→ EXERCISE INSTRUCTIONS
Within the entries below, find each line containing the word "worn" and copy it.

*** SOURCE DATA ***

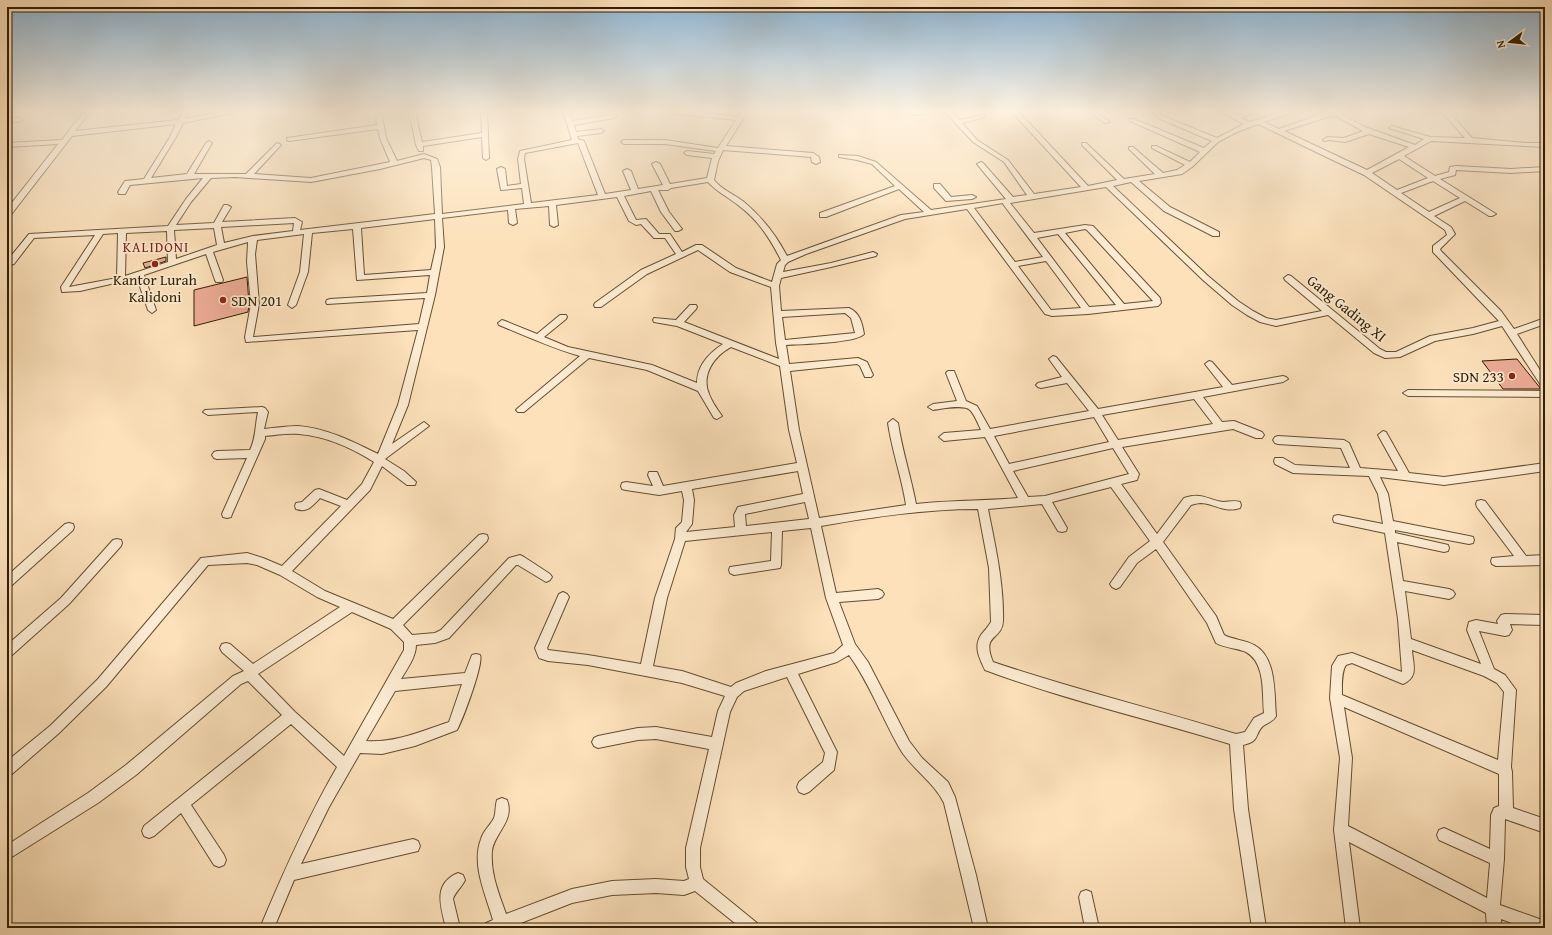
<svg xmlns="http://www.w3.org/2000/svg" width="1552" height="935" font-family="'Gentium Book Plus',serif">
<rect width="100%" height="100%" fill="#fce1ba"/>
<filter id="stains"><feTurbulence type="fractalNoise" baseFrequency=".005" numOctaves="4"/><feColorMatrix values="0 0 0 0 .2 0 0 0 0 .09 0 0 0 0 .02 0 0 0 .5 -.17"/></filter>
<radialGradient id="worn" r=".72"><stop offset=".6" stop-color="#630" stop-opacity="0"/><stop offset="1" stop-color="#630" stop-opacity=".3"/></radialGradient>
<path fill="#edac97" stroke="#301d01" d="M166,257V261L145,268L143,263Z
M247,277L249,304L248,312L194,326V290Z
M1517,359L1541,389H1503L1482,361Z"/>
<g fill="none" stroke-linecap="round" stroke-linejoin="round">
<g stroke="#634e2f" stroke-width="2">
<path id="minor" d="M84,111H91L75,131L178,120L183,111H189L185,119L227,111H242L183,123L176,137L151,178L187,174L206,143L209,141L212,143L194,174H246L276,144L278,143L281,145L280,146L254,174L311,178L390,162L380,138L378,129L289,141L287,140V138L377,125L375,111H381L386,138L397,161L424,154L437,159L440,167L442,214L524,204L522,188L501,190L497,169L501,167L505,169L507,186L521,184L518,159L520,151L572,140L563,111H569L573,121L614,114L617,116L614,118L574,125L576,132L601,129L604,131L601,133L577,136L578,139L584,141L605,194L631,190L623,171L627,169L631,171L638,189L663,185L652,164L656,162L660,164L670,184L707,178L712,158L687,155L684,153L687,151L714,154L716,151L665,144H624L621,142L624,140H665L718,148L736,120L671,113L668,111H691L738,117L742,111H748L726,146L813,153L819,157L820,162L816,164L812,162L811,157L723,150L718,161L714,180C722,190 734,194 744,202C763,218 776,235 787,256L901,215L924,212L899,189L826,217H820V213L895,186L872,164L857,160L839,157V155L858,156L876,162L931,210L1006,199L977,164L981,162L983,163L1013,197L1027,195L1004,162L973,142L944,111H951L959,120L985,115V117L962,123L977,140L1008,160L1034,194L1081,187L1011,111H1018L1088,186L1117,180L1082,145V143H1086L1124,179L1155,174L1129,149V147H1133L1163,173L1177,170L1185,165L1152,148V146H1156L1190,162L1200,152L1130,121V119H1134L1204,148L1212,141L1158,118L1157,114L1160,111H1169L1163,116L1217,138L1244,124L1219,111H1228L1236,115L1248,111H1259L1241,118L1250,122L1285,111H1296L1264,122L1279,129L1330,111H1342L1340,113L1365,127L1415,145L1424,139L1389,128L1392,126L1430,137L1465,138L1443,113H1435L1432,111H1467L1464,113H1450L1472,138L1525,143H1545V147L1431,141L1404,156L1435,176L1449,172L1450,167L1456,166L1511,169L1545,167V171L1511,173L1456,170L1455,175L1440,179L1496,214L1492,216H1489L1465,201L1434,216L1451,227L1455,234L1440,249L1441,251L1501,311L1514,329L1545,318V324L1517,334L1545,378V388L1542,387L1502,326L1473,334L1435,341L1400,357L1385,358L1374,353L1328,315L1276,326L1260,322L1247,315L1232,305L1203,280L1106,187L1010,203L1034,233L1085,225L1093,226L1160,298L1161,303L1158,306L1088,314L1052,316L1045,314L967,209L905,219L806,254L788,262L785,265L783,272L831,263L873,252L877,254L876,256L831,267L781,278L779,286L781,311L849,308C860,313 862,323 864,334C857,343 801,344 786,345L789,364L858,358L867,362L873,375L871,377H865L860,366L857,364L790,371L799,430L819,518L906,505C902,478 892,451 888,423L893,419L898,423C902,450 911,477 916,504C950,500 984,501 1018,498L985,437L944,441L939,437L944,433L981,430C978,424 975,415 970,410C964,404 941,409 933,410L928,407L933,404L957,401L946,373L948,371H954L966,401L977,406L990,429L1089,411L1067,383L1041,388L1038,387L1036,385L1038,383L1062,377L1049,359L1053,356L1056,357L1098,409L1223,387L1205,364L1209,361L1212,362L1232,385L1283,376L1286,377L1288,379L1283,382L1203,397L1222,422L1234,421L1262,432L1264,435L1262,438H1256L1233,429L1122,447L1139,474L1137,480L1121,484L1157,534L1184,498C1203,492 1207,500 1223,502C1229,502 1234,500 1240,502L1241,505L1240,508C1223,513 1216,504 1201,503C1198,503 1194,504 1191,505L1163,542L1216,616L1224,635C1234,640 1245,640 1254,645C1277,657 1274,694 1276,716C1273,722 1268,722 1263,726C1254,734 1261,741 1243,745L1248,809L1266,928H1252L1234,809L1230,744C1149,719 1065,700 985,670C980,659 973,647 981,635C984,631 988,627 991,622L989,568L978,509C925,509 873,517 821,526L836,593L878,589L882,591L884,594L882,597L878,599L839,602L855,644L868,662L909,741L922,758L948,782L955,797L976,875L988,928H974L944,803C934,782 912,769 900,749C882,718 870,684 849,655L837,662L798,674L837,752L834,770L809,792L804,794L799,792L797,787L799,782L823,762L825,753L787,677L744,691L737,697L730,712L700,848V867L703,879L757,923L759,928H741L695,891L684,895L656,893L612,895L572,903L508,928H484L486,923L493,920C486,895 471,865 481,839C483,831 490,826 494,818C496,813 495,806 497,800L502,798L507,800C515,821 494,833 492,851C490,873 499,894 506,914L572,889L612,881L656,879L684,881L689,879L686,867V848L709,749L656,739L638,740L598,748L594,746L592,742L594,738L598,736L638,728L656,727L712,737L718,711L725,696L682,683L588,665L548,661L539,658L535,648L559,594L563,592L567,594L569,597L547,648L548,650L588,655L641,664L655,598L675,539L676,528L682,522L684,500L682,491L659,495L626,490L622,489L621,486L622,483L626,482L653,486L648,475L649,472H657L663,486L797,463L789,430L780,366L731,347C714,356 701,375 709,394C712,402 717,409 722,416L717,419L714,418L698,391L647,370L589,358L524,412H518L516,410L518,408L580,356C552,348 526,336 499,325L498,323L502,320L505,321L537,334L560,315H566L567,317L566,319L544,337L568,347L652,365L697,383C697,366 709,353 723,344L677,326L654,322L653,320L654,318L676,320L690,305H696L697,307L696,309L684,322L779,359L776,343L771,287L730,272L698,250L647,274L601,307H595L594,305L595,303L641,270L676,254L665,238H654L641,224L636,225L629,221L617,197L556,205L558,225L554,227L550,225L549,206L515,209L517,223L513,225L509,223L508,210L442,218L444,247L435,295L408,405L392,444L421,424L424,422L429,426L385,459L404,471L416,482L415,485H407L382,466L370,490L292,571L325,591L393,619L479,535L483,534L487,535L488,538L487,541L403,625L412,635L435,633L441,630L509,558L520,555L524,557L550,574L552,577L550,580L546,582L518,565H516L449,638L435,643L416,645C416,657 407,669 401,679L465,673L472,655L476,654L480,655C484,663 463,719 457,730L415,746L382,754L360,753L329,807L301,864L413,839L418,841L420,846L418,851L294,880L274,928H260C283,873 307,819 337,767L291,724L191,805L224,855L226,860L224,865L219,867L214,865L181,813L154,836L149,838L144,836L142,831L144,826L282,715L248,681L241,684L136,775L98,803L7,860V845L88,793L126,765L233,676L244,671L222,652L220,648L222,644L226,643L230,644L253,664L340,607L317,597L280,575L257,565L247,563L208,565L106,687L58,734L12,774L7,775V761L50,726L98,679L201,558L247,553L263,558L282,566L341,506L320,498C312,506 308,513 296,509L295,506L296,503L302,502L315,490L319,489L347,500L362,484L374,462C352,448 325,436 299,434C287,433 276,435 265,436V439L232,514L231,517L227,518L223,517L222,514L247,458L217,459L214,458L212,455L214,452L217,451L250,450C256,438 255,426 258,412L208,415L203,412L205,410L262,407L265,408L268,412L264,429C275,428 287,426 298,426C326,428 354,442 378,454L398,405L418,330L246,342L245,337L251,304L247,262L248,242L213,252L223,280L222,282H216L215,280L206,254L144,275L156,310L152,313L148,310L137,278L80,291L62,292L61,287L95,235L34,238L14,264L7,266V261L29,234L168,226L186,199L203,178L130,185L125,194H119L118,192L125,181L144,179L170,137L176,124L72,136L10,216H7V209L58,144L7,147V143L62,140ZM1334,115L1363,131L1344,138L1327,137L1323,140L1324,141L1330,140L1345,142L1369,134L1409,147L1367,170L1284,131ZM1258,124L1364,175L1445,230L1447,235L1433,246V252L1499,321L1473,328L1430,336L1396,352H1386L1380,349L1291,276L1288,275L1284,278L1285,280L1322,311L1276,320L1266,318L1253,311L1238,301L1208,276L1113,186L1131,182L1164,211L1213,236H1219V232L1170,207L1139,181L1182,174L1192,167L1218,142L1237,132ZM578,143L598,195L531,203L524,159L525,153ZM424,158L431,160L432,167L435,214L300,230L302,222L295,218L222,222L231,207L227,205H224L214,223L176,225L191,202L211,178L235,177L311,182L380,169ZM1399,159L1428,178L1397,190L1372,173ZM1433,181L1460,198L1429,212L1401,193ZM708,182C717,192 728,197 738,205C759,221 769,237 781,260L777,264L772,282L736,268L702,245H696L682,252L670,234H659L646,219L636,220L624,196L651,191L661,212L675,231H678L682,229L669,212L658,190H668L671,188ZM1003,203V204L1043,257L1015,262L974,208ZM435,219L436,247L431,270L364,275L361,228ZM294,223L293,231L253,236L224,243L221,227ZM214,228L217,245L176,259L174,230ZM353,229L357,280L430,275L427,293L330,299L327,300L326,302L327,304L425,298L419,324L253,337L259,304L255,254L257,240L304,234L300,272L288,305L292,308L296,305L308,272L312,233ZM1085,229L1087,230L1153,301L1124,304L1065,233ZM167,231L168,262L125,276L126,233ZM118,233L117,278L69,287L103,234ZM1058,234L1116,305L1089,307L1037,238ZM1046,261L1081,308L1051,310L1018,266ZM845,313L851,318L855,333L785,340L782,317ZM1194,399L1213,424L1118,440L1102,415ZM1094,417L1109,442L1009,464L994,436ZM1113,448L1129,474L1045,496L1028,497L1013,471ZM798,471L803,494L738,507L734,515L735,527L686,532L692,524L694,500L692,489ZM1111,487L1150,541L1129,557L1112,581L1110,584L1112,587L1116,589L1120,587L1137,563L1156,549L1207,623L1216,643C1225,648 1237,648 1246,652C1266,663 1262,694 1264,713L1254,718L1245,732L1236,734C1155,709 1073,689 993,662C981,633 1002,641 1003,621C1004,583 995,545 988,509L1042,504L1058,531L1062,532L1066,531L1067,528L1052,502ZM805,502L809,519L746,526L745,514ZM811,528L826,598L843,645L834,653L766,671L736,683L731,687L682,671L653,666L667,598L685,541L772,532L771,561L730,567L729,570L730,573L734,575L780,568L781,565L782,531ZM352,612L391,629L404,642V650L344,756L295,712L258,674ZM462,684L449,722C422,731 396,743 366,741L395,691Z
M333,111H356L334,115L331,113Z
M409,111H415L422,142L482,133L481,111H487L489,158L486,160L483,158L482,137L423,146V151H419L416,145Z
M912,111H937L934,113L913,115L910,113Z
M1087,111H1095L1110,122L1105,123Z
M7,118H19L22,120L19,122H7Z
M934,184H940L951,197L972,195L976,197L972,199L946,201L934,188Z
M1408,390L1545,391V397L1408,396L1403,393Z
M1383,431L1386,432L1409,473L1444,477L1545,463V471L1444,485L1380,477L1388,494L1393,521L1469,536L1473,537L1474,540L1473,543L1469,544L1395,530V533L1444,544L1448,545L1449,548L1448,551L1444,552L1397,542L1403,581L1449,589L1453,591L1455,594L1453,597L1449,599L1405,591L1411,639L1481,664L1467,630L1469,622L1476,620L1498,624L1497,621L1501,615L1505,614L1545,615V625L1510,624L1512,630L1509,635L1505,636L1479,631L1494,669L1505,675L1516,690L1511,767L1512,772L1513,808L1545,819V833L1505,819L1504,859L1500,905L1545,921V928H1525L1501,919V928H1487L1486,913L1349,842L1360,928H1346L1334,830L1340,758L1330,698L1332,666L1338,656L1352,653L1402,672L1398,619L1385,533L1338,523L1334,522L1333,519L1334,516L1338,515L1383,524L1378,494L1369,476L1293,473L1275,464L1274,461L1275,458H1283L1295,465L1350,468L1341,448L1278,444L1275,443L1273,440L1275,437L1278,436L1344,440L1349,443L1360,468L1398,471L1378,435ZM1412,650L1484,676L1497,683L1504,692L1498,760L1342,695C1342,686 1341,672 1346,665L1352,663L1403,684C1419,677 1413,665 1412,650ZM1344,707L1499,774V806L1494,808L1491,815L1490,849L1444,828L1439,830L1437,835L1439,840L1490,863L1487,898L1348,826L1352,758Z
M1481,500L1485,501L1526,556L1545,555V565L1496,566L1492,564L1491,561L1492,558L1514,556L1477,507L1476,504L1477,501Z
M69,523L73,524L74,527L73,530L11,586L7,588V576L65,524Z
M117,539L121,540L122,543L121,546L69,604L11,656L7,657V645L61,598L113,540Z
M458,873L463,875L465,880C462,887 455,892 453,899L460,928H446C441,907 432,884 458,873Z
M1086,890L1091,892L1099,928H1085L1079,897L1081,892Z"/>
</g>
<use href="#minor" fill="#fdecd2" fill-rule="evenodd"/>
</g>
<linearGradient id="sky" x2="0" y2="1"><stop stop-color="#8db6d6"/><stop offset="0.46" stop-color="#fef2e0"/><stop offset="1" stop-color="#fef2e0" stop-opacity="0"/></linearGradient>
<rect width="1552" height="242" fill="url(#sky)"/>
<g fill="#8f2418" stroke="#fdecd2" stroke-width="1.5">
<circle cx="155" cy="264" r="4"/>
<circle cx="223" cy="300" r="4"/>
<circle cx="1512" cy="376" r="4"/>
</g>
<g text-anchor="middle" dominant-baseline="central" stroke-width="3.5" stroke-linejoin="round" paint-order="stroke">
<g font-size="14" letter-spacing="1" fill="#7a1f14" stroke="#fdecd2">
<text x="156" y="247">KALIDONI</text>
</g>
<g font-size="15" fill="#301d01" stroke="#fdecd2">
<text x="155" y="279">Kantor Lurah<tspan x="155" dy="17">Kalidoni</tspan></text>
<text x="231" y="300" text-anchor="start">SDN 201</text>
<text x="1504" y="376" text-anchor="end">SDN 233</text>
</g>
<g font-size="15" fill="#301d01" stroke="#fdecd2">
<text transform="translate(1347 308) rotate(39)">Gang Gading XI</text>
</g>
</g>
<rect width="1552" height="935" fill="none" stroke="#fce1ba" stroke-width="24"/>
<rect x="8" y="8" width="1536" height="919" fill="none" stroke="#301d01" stroke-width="2"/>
<rect x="12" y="12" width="1528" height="911" fill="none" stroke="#301d01"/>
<g transform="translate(1510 42) rotate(255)" stroke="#fdecd2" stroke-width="3" paint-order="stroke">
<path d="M0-3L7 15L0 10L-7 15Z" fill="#301d01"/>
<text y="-6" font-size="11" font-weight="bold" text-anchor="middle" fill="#301d01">N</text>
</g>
<rect width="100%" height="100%" filter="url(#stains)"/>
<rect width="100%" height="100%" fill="url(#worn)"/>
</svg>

*** End of SOURCE DATA ***

→ TASK RESPONSE
<radialGradient id="worn" r=".72"><stop offset=".6" stop-color="#630" stop-opacity="0"/><stop offset="1" stop-color="#630" stop-opacity=".3"/></radialGradient>
<rect width="100%" height="100%" fill="url(#worn)"/>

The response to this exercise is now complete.